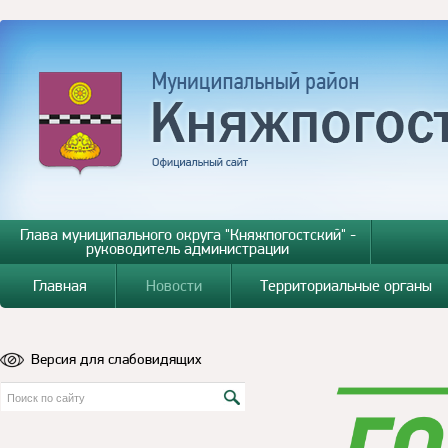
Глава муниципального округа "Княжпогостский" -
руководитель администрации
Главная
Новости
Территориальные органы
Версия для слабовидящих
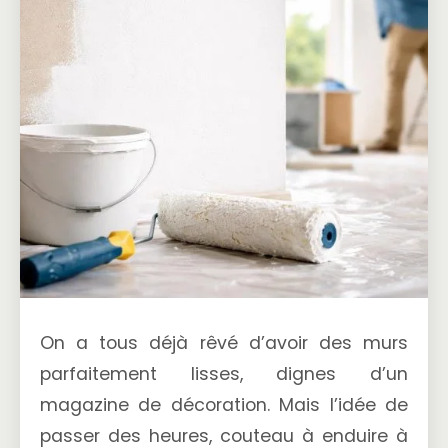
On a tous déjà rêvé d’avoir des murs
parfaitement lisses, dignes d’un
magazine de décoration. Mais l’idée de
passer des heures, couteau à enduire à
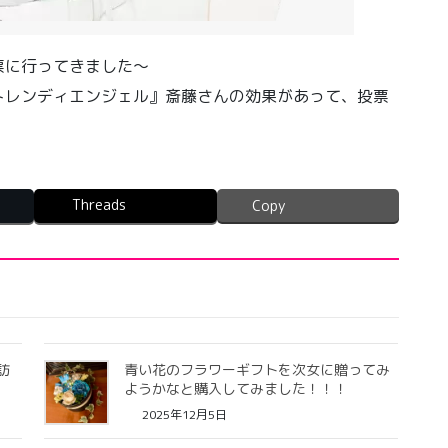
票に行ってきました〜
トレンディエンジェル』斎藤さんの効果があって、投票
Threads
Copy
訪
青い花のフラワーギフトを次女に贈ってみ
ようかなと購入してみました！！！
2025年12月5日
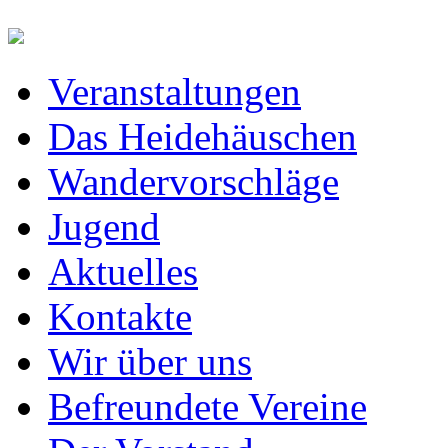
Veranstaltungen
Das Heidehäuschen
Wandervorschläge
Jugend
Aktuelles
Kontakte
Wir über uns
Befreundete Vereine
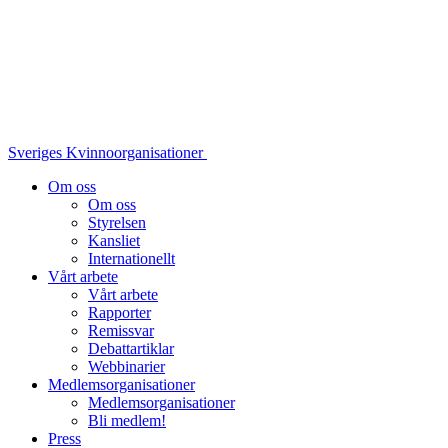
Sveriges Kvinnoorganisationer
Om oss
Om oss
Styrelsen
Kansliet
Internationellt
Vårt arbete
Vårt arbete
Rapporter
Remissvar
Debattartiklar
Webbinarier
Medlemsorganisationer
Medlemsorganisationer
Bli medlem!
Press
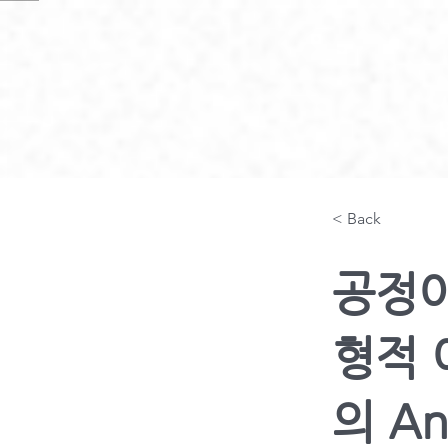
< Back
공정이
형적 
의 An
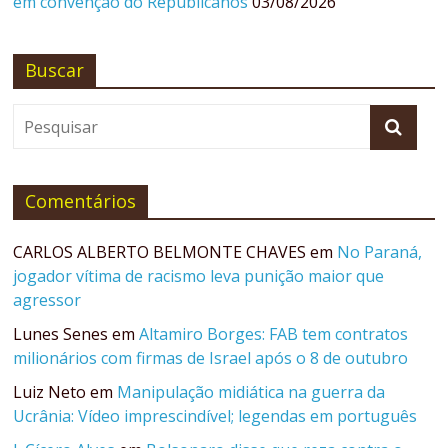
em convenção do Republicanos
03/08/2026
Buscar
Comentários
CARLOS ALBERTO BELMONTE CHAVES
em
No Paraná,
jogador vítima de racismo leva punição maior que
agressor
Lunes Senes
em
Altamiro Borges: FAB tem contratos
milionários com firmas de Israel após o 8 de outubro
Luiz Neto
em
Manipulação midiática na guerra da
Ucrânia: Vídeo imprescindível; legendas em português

########################################

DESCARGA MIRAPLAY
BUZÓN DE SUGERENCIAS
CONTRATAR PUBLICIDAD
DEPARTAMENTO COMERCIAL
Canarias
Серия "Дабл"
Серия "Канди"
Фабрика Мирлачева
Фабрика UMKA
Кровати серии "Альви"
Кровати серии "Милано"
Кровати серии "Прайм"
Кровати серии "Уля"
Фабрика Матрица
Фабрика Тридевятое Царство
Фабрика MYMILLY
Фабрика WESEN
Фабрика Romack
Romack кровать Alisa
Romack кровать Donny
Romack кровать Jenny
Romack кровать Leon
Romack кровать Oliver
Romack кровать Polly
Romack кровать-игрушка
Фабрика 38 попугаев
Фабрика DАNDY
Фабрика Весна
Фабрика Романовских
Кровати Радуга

########################################

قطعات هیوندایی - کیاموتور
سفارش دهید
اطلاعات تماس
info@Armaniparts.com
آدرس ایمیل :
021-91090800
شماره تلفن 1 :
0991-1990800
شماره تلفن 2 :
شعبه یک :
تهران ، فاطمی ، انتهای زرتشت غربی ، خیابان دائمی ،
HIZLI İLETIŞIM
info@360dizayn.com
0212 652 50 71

########################################

Your copy should hold only the lines above from the one containing "Veranstaltungen" through the one containing "Ucrânia: Vídeo imprescindível;", exactly as written and free of pictures.

Veranstaltungen
Das Heidehäuschen
Wandervorschläge
Jugend
Aktuelles
Kontakte
Wir über uns
Befreundete Vereine
Sveriges Kvinnoorganisationer
Om oss
Om oss
Styrelsen
Kansliet
Internationellt
Vårt arbete
Vårt arbete
Rapporter
Remissvar
Debattartiklar
Webbinarier
Medlemsorganisationer
Medlemsorganisationer
Bli medlem!
Press
< Back
공정이
형적 
의 An
em convenção do Republicanos
03/08/2026
Buscar
Comentários
CARLOS ALBERTO BELMONTE CHAVES
em
No Paraná,
jogador vítima de racismo leva punição maior que
agressor
Lunes Senes
em
Altamiro Borges: FAB tem contratos
milionários com firmas de Israel após o 8 de outubro
Luiz Neto
em
Manipulação midiática na guerra da
Ucrânia: Vídeo imprescindível; legendas em português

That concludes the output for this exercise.